Lotte operaie e proletarie
C’ é ancora chi lotta contro il modello Marchionne

Gli italiani sono senza palle!
Questo commento l’ abbiamo sentito dire tantissime volte.Parla la nostra frustrazione,il senso d’ impotenza nel vedere i nostri diritti erosi giorno dopo giorno da un governo che fa i diretti interessi dei padroni,quegli stessi interessi contro cui invece si stanno battendo i francesi, dando una prova di straordinario coraggio.
Cosí finiamo peró per fare il gioco dei nostri aguzzini, questi pensieri subdoli, giustificano la nostra inazione, i compromessi a cui cediamo ogni giorno e rafforzano quei dirigenti sindacali opportunisti che abbiamo sentito dire innumerevoli volte che " tanto i lavoratori non lottano e gli scioperi non riescono e quindi sarebbe proprio inutile provarci perché non ci sono le condizioni ".
Oppure, per dirla alla Landini: " bisognerebbe fare come i francesi " per poi ritrarsi al momento dello scontro.
La verità peró é che scioperi e lotte non mancano; certo dentro e fuori i luoghi di lavoro domina ancora lo sconforto e la sfiducia, ma questi sono quasi piú un sintomo che una causa
A monte c’ é una divisione,l’ isolamento e la concorrenza tra lavoratori che i padroni con la complicità di politici,giornalisti e sindacalisti venduti, portano avanti deliberatamente e in maniera quasi scientifica.
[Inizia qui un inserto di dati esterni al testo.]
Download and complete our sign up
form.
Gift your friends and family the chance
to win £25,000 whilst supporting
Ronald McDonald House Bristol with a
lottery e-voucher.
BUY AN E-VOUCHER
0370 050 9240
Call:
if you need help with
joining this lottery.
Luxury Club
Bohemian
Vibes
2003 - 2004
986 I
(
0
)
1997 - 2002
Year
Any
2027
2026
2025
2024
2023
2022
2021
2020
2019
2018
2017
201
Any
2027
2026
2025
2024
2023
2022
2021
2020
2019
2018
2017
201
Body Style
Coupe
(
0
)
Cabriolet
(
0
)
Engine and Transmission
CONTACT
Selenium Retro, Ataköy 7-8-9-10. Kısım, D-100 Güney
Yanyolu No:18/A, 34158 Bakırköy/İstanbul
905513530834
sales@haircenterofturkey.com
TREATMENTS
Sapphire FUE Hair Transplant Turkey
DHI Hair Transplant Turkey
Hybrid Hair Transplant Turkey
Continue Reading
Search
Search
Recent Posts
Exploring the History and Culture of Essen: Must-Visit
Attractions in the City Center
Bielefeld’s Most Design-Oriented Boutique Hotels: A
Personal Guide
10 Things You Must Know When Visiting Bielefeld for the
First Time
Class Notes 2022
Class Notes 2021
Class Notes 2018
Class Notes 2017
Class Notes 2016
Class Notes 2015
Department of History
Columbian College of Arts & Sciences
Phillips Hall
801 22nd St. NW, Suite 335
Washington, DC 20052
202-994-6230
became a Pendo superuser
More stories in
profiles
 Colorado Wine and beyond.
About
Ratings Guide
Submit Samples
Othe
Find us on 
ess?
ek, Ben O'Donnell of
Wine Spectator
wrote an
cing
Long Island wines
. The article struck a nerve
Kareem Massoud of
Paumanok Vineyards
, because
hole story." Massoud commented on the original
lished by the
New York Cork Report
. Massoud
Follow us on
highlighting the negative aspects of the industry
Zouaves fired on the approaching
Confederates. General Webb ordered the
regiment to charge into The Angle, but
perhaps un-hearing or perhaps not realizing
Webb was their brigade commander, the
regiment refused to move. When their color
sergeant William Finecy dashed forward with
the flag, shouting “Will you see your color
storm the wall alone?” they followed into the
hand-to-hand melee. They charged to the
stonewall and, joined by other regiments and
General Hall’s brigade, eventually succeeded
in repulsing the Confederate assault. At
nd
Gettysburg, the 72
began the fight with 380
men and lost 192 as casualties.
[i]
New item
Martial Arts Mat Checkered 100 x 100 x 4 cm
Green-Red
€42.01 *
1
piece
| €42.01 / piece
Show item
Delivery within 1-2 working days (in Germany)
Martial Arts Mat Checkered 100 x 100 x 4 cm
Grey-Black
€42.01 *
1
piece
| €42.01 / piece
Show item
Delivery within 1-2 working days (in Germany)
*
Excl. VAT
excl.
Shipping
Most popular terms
Il primo a dire che la lotta di classe é finita e Marchionne e lui stesso che la porta avanti in prima linea.
Ricordiamo Pomigliano nel 2010 solito ricatto: " in Polonia gli operai lavorano di piú e pagati di meno, se non vi adeguate lo stabilimento lo spostiamo lí ".
Fú cosí che si fece passare un accordo che tagliava le pause,aumentava i ritmi,imponeva straordinari obbligatori anche nei festivi.
Con la sorpresa di tutti, anche dell’ azienda che puntava su un pebliscito,ebbene il 40% degli operai dissero no all’accordo a quel referendum farsa e ricattatorio.
Sono passati 6 anni e quel modello imposto da Marchiane é ormai una realtà.
Dall’ FCA all’ accordo sulla rappresentanza sindacale di confindustria e Cgil Cisl e Uil di gennaio 2014 al CCNL dei metalmeccanici ora in discussione,fino alle recenti proposte di riforma della contrattazione fino all’abolizione dell’ articolo 18 del governo Renzi; sta diventando legge il principio per cui una volta approvato a maggioranza un accordo questo non può essere messo in discussione e i sindacati possono essere puniti se i propri iscritti fanno qualcosa per opporsi, una guerra preventiva del conflitto che mostra la paura dei padroni che a forza di chiedere sacrifici la corda potrebbe spezzarsi e lo si vede proprio alla FIAT, nel silenzio assordante dei media, da un anno gli operai degli stabilimenti di Melfi e Termoli stanno portando avanti scioperi contro gli straordinari obbligatori del sabato.
Scioperi difficilissimi che si sono dovuti scontrare all’ inizio con lo sconforto e la paura creata ad arte dalla dirigenza aziendale e sindacale collaborazionista, ma che sono arrivati a coinvolgere fino all’ 80% e hanno costretto la FIAT a chiudere gli stabilimenti quasi tutti i sabati negli ultimi 2 mesi.
Avete sentito parlare di queste lotte sui giornali? e qualche politico si é presentato davanti ai cancelli?
Intanto Renzi plaude a Marchionne che in cambio fa esplicite dichiarazioni di sostegno al suo governo.
E i sindacati? lasciamo perdere Fim Uilm Fismic totalmente allineati alle posizioni dell’ azienda, ma pure la Fiom ha abbandonato questi lavoratori, dichiarando incompatibili con la propria organizzazione i coraggiosi delegati che hanno organizzato gli scioperi,colpevoli di averlo fatto coordinandosi con i sindacati di base e secondo loro non rispettando la gerarchia interna.
E allora sta a noi prendere coscienza della nostra forza, uscire dallo sconforto,coordinare e sostenere le piccole e grandi lotte che migliaia di lavoratoriportano avanti con coraggio e determinazione sul proprio posto di lavoro.
Supportare la loro resistenza quotidiana e prepararci all’ offensiva.